In recent months, building insurance in Wellington has become a hot topic in the media. Most of the debate so far has been around insurance for individual homes – but the latest rumblings in the market suggest apartment insurance could be the next wave to come crashing down on the Wellington property market.

First, let me provide a quick apartment insurance 101. Apartment insurance is managed collectively by the body corporate, rather than by apartment owners themselves. That’s because, as there are a number of apartments within the building, it’s likely that insurance related events – such as flooding or fire – could impact more than just one apartment.  There could also be structural issues that may affect the fabric of the entire building, and then there are shared areas, like car parks and storage areas, which require insurance protection as well.  So, the body corporate is responsible for building insurance and the costs are included in the strata fees paid by each apartment owner.

A perfect storm

Recently, apartment owners have been experiencing a dramatic hike in building insurance premiums – and all indications are that they will continue to rise. That’s because there is increasing focus on granular risk in Wellington, which is linked to risk factors around the Earthquake Prone Building status (the percentage of current building code standards that a property is currently built to). These factors combine to provide a perfect storm of angst for apartment owners and their lenders. Let's look at that issue first.

Research by the Inner City Wellington group on16 buildings suggests the average total cost of strengthening per apartment was around $437,000 against an average capital value of $480,000. Many owners claim they have no way of raising funds for that work, and risk fines of up to $200,000 for non-compliance. While the government has announced a $10m loan scheme in the recent budget, many apartment owners say they can’t afford to repay the loan and will never recoup the costs.  Added to that, there’s complexity if the body corporate votes to proceed with works while some apartment owners can’t afford to contribute.

Inner City Wellington says that it is aware of at least two buildings where the body corporate has dropped insurance altogether and I’m aware of one older block that has no earthquake cover. As well as exposing apartment owners to significant financial risk, these apartment owners are now exposed to being in breach of their mortgage conditions (if they have one). In addition, potential buyers would be unable to get a mortgage assuming the vendor or body corporate declared the lack of insurance in the Pre-Contract Disclosure Statement.  According to the Unit Titles Act, sharing the details of insurance cover is only mandatory on the Additional Disclosure Statement, which must be requested by a potential purchaser. The body corporate can charge to provide this information. 
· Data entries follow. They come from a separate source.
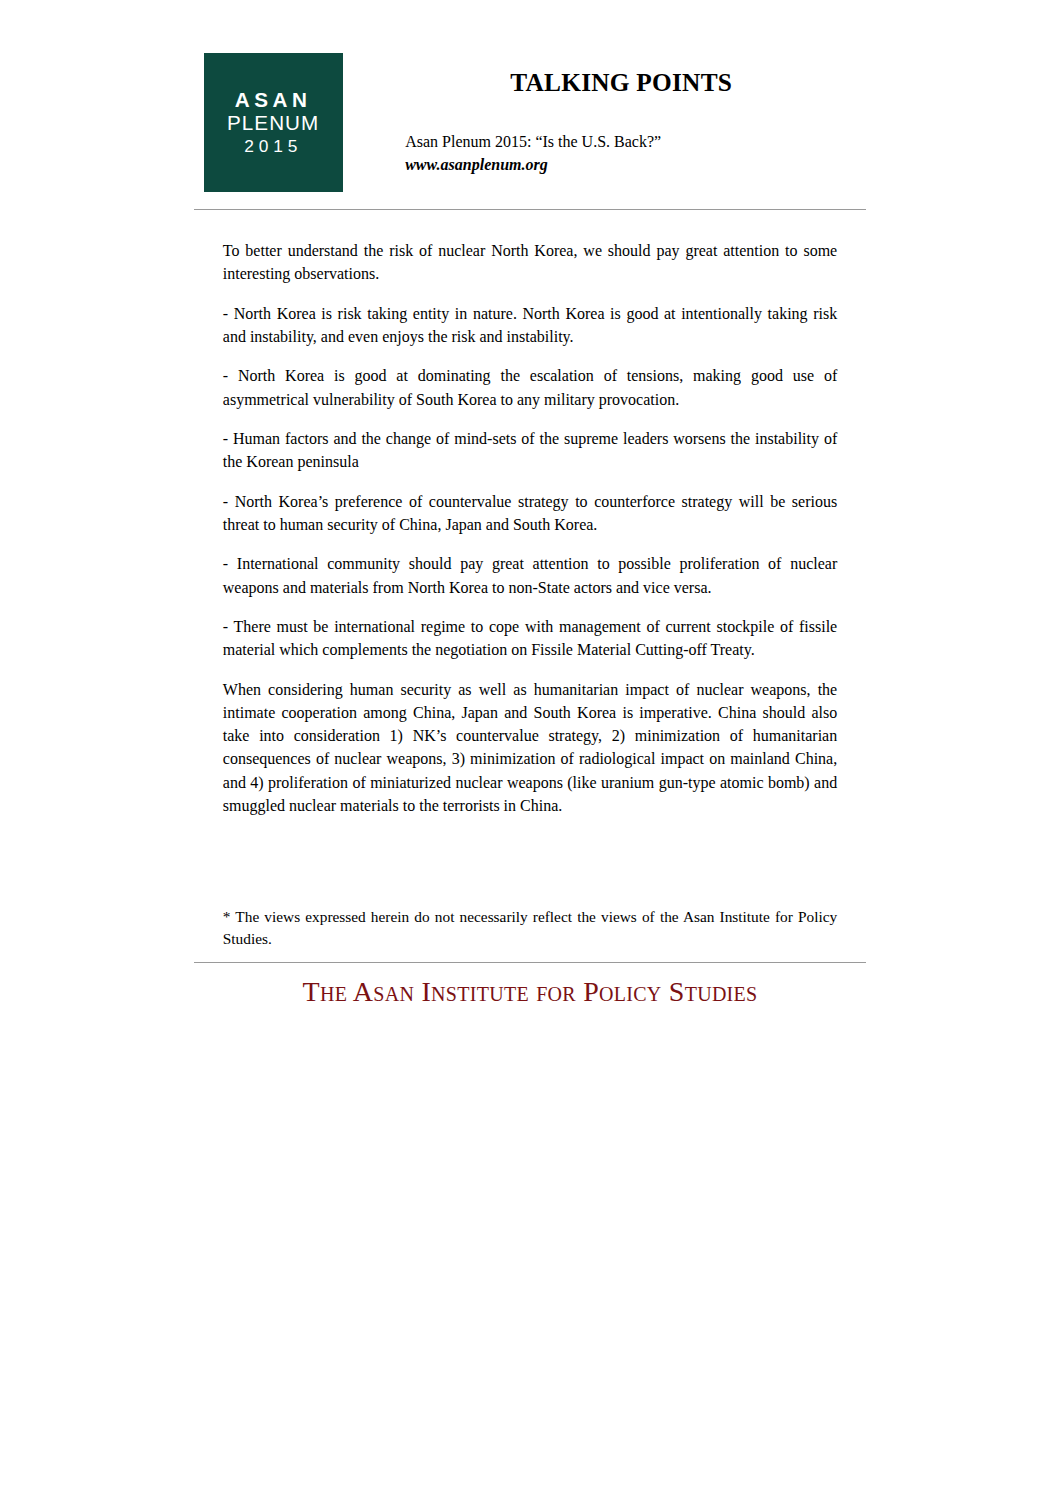ASAN PLENUM 2015
TALKING POINTS
Asan Plenum 2015: “Is the U.S. Back?”
www.asanplenum.org
To better understand the risk of nuclear North Korea, we should pay great attention to some interesting observations.
- North Korea is risk taking entity in nature. North Korea is good at intentionally taking risk and instability, and even enjoys the risk and instability.
- North Korea is good at dominating the escalation of tensions, making good use of asymmetrical vulnerability of South Korea to any military provocation.
- Human factors and the change of mind-sets of the supreme leaders worsens the instability of the Korean peninsula
- North Korea’s preference of countervalue strategy to counterforce strategy will be serious threat to human security of China, Japan and South Korea.
- International community should pay great attention to possible proliferation of nuclear weapons and materials from North Korea to non-State actors and vice versa.
- There must be international regime to cope with management of current stockpile of fissile material which complements the negotiation on Fissile Material Cutting-off Treaty.
When considering human security as well as humanitarian impact of nuclear weapons, the intimate cooperation among China, Japan and South Korea is imperative. China should also take into consideration 1) NK’s countervalue strategy, 2) minimization of humanitarian consequences of nuclear weapons, 3) minimization of radiological impact on mainland China, and 4) proliferation of miniaturized nuclear weapons (like uranium gun-type atomic bomb) and smuggled nuclear materials to the terrorists in China.
* The views expressed herein do not necessarily reflect the views of the Asan Institute for Policy Studies.
The Asan Institute for Policy Studies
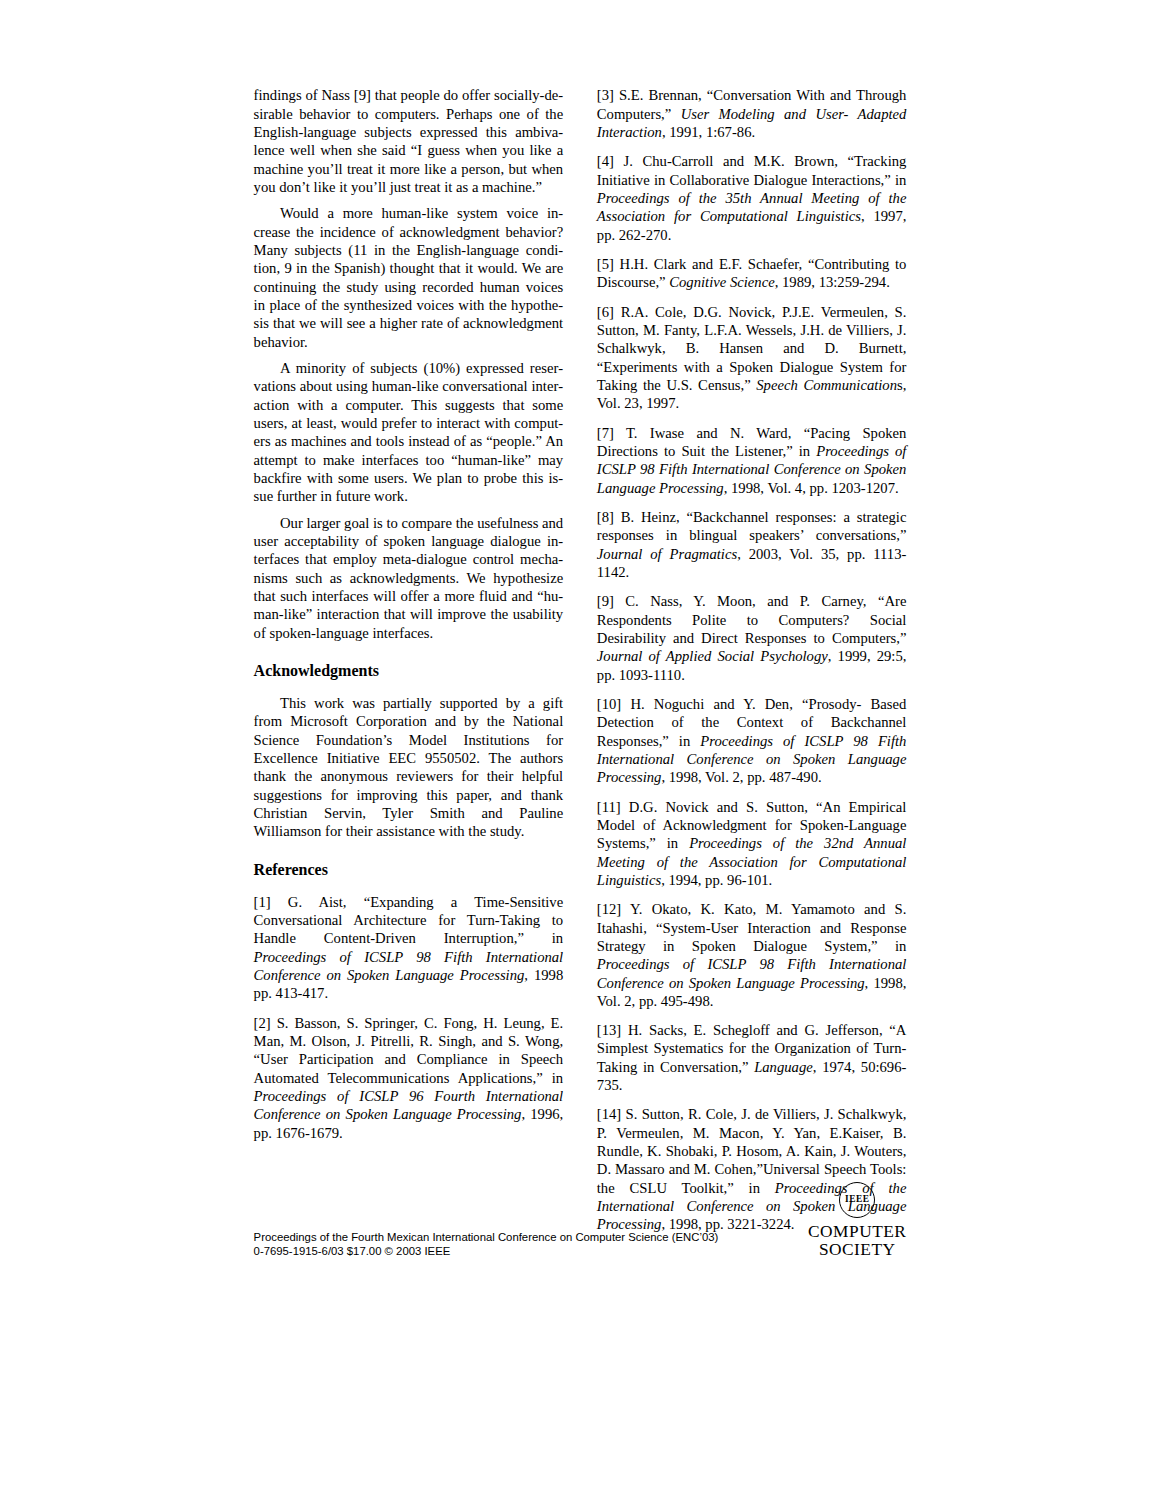findings of Nass [9] that people do offer socially-desirable behavior to computers. Perhaps one of the English-language subjects expressed this ambivalence well when she said “I guess when you like a machine you’ll treat it more like a person, but when you don’t like it you’ll just treat it as a machine.”
Would a more human-like system voice increase the incidence of acknowledgment behavior? Many subjects (11 in the English-language condition, 9 in the Spanish) thought that it would. We are continuing the study using recorded human voices in place of the synthesized voices with the hypothesis that we will see a higher rate of acknowledgment behavior.
A minority of subjects (10%) expressed reservations about using human-like conversational interaction with a computer. This suggests that some users, at least, would prefer to interact with computers as machines and tools instead of as “people.” An attempt to make interfaces too “human-like” may backfire with some users. We plan to probe this issue further in future work.
Our larger goal is to compare the usefulness and user acceptability of spoken language dialogue interfaces that employ meta-dialogue control mechanisms such as acknowledgments. We hypothesize that such interfaces will offer a more fluid and “human-like” interaction that will improve the usability of spoken-language interfaces.
Acknowledgments
This work was partially supported by a gift from Microsoft Corporation and by the National Science Foundation’s Model Institutions for Excellence Initiative EEC 9550502. The authors thank the anonymous reviewers for their helpful suggestions for improving this paper, and thank Christian Servin, Tyler Smith and Pauline Williamson for their assistance with the study.
References
[1] G. Aist, “Expanding a Time-Sensitive Conversational Architecture for Turn-Taking to Handle Content-Driven Interruption,” in Proceedings of ICSLP 98 Fifth International Conference on Spoken Language Processing, 1998 pp. 413-417.
[2] S. Basson, S. Springer, C. Fong, H. Leung, E. Man, M. Olson, J. Pitrelli, R. Singh, and S. Wong, “User Participation and Compliance in Speech Automated Telecommunications Applications,” in Proceedings of ICSLP 96 Fourth International Conference on Spoken Language Processing, 1996, pp. 1676-1679.
[3] S.E. Brennan, “Conversation With and Through Computers,” User Modeling and User- Adapted Interaction, 1991, 1:67-86.
[4] J. Chu-Carroll and M.K. Brown, “Tracking Initiative in Collaborative Dialogue Interactions,” in Proceedings of the 35th Annual Meeting of the Association for Computational Linguistics, 1997, pp. 262-270.
[5] H.H. Clark and E.F. Schaefer, “Contributing to Discourse,” Cognitive Science, 1989, 13:259-294.
[6] R.A. Cole, D.G. Novick, P.J.E. Vermeulen, S. Sutton, M. Fanty, L.F.A. Wessels, J.H. de Villiers, J. Schalkwyk, B. Hansen and D. Burnett, “Experiments with a Spoken Dialogue System for Taking the U.S. Census,” Speech Communications, Vol. 23, 1997.
[7] T. Iwase and N. Ward, “Pacing Spoken Directions to Suit the Listener,” in Proceedings of ICSLP 98 Fifth International Conference on Spoken Language Processing, 1998, Vol. 4, pp. 1203-1207.
[8] B. Heinz, “Backchannel responses: a strategic responses in blingual speakers’ conversations,” Journal of Pragmatics, 2003, Vol. 35, pp. 1113-1142.
[9] C. Nass, Y. Moon, and P. Carney, “Are Respondents Polite to Computers? Social Desirability and Direct Responses to Computers,” Journal of Applied Social Psychology, 1999, 29:5, pp. 1093-1110.
[10] H. Noguchi and Y. Den, “Prosody- Based Detection of the Context of Backchannel Responses,” in Proceedings of ICSLP 98 Fifth International Conference on Spoken Language Processing, 1998, Vol. 2, pp. 487-490.
[11] D.G. Novick and S. Sutton, “An Empirical Model of Acknowledgment for Spoken-Language Systems,” in Proceedings of the 32nd Annual Meeting of the Association for Computational Linguistics, 1994, pp. 96-101.
[12] Y. Okato, K. Kato, M. Yamamoto and S. Itahashi, “System-User Interaction and Response Strategy in Spoken Dialogue System,” in Proceedings of ICSLP 98 Fifth International Conference on Spoken Language Processing, 1998, Vol. 2, pp. 495-498.
[13] H. Sacks, E. Schegloff and G. Jefferson, “A Simplest Systematics for the Organization of Turn-Taking in Conversation,” Language, 1974, 50:696-735.
[14] S. Sutton, R. Cole, J. de Villiers, J. Schalkwyk, P. Vermeulen, M. Macon, Y. Yan, E.Kaiser, B. Rundle, K. Shobaki, P. Hosom, A. Kain, J. Wouters, D. Massaro and M. Cohen,”Universal Speech Tools: the CSLU Toolkit,” in Proceedings of the International Conference on Spoken Language Processing, 1998, pp. 3221-3224.
Proceedings of the Fourth Mexican International Conference on Computer Science (ENC’03)
0-7695-1915-6/03 $17.00 © 2003 IEEE
IEEE
COMPUTER SOCIETY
This state of affairs also makes me wonder how a body corporate could decide to drop insurance when so many of its members are likely to have a clear interest in maintaining cover. If this is true, it’s a serious concern. So, what does this mean for the apartment market in Wellington?  
For existing apartment owners, costs will continue to climb and they may have some difficult decisions to make. If there really are apartment blocks not renewing insurance, then those apartments could technically become unsaleable to those seeking a mortgage. As they are only purchasable by cash investors, it would cause a significant drop in value. 

So, what steps should potential buyers take to avoid falling into an insurance trap? First, they should double-check the building insurance cover held by the body corporate (which may require paying for the Additional Disclosure Statement) and try to understand the possible effect on body corporate fees in future as premiums continue to rise. Then, make any offer subject to confirmation of satisfactory insurance (as a recent home buyer myself, it seems that real estate agents are actually adding such a clause by default, which should be applauded).

Although we haven't seen any impact on the performance of the apartment market at the moment according to CoreLogic’s latest research, it’s entirely possible that it's happening at a small scale, and something we’ll keep an eye on. 

With increasing petrol costs, Inner city apartment living has never been so attractive, but with the potential risks involved, caveat emptor –buyer beware – has never been so relevant.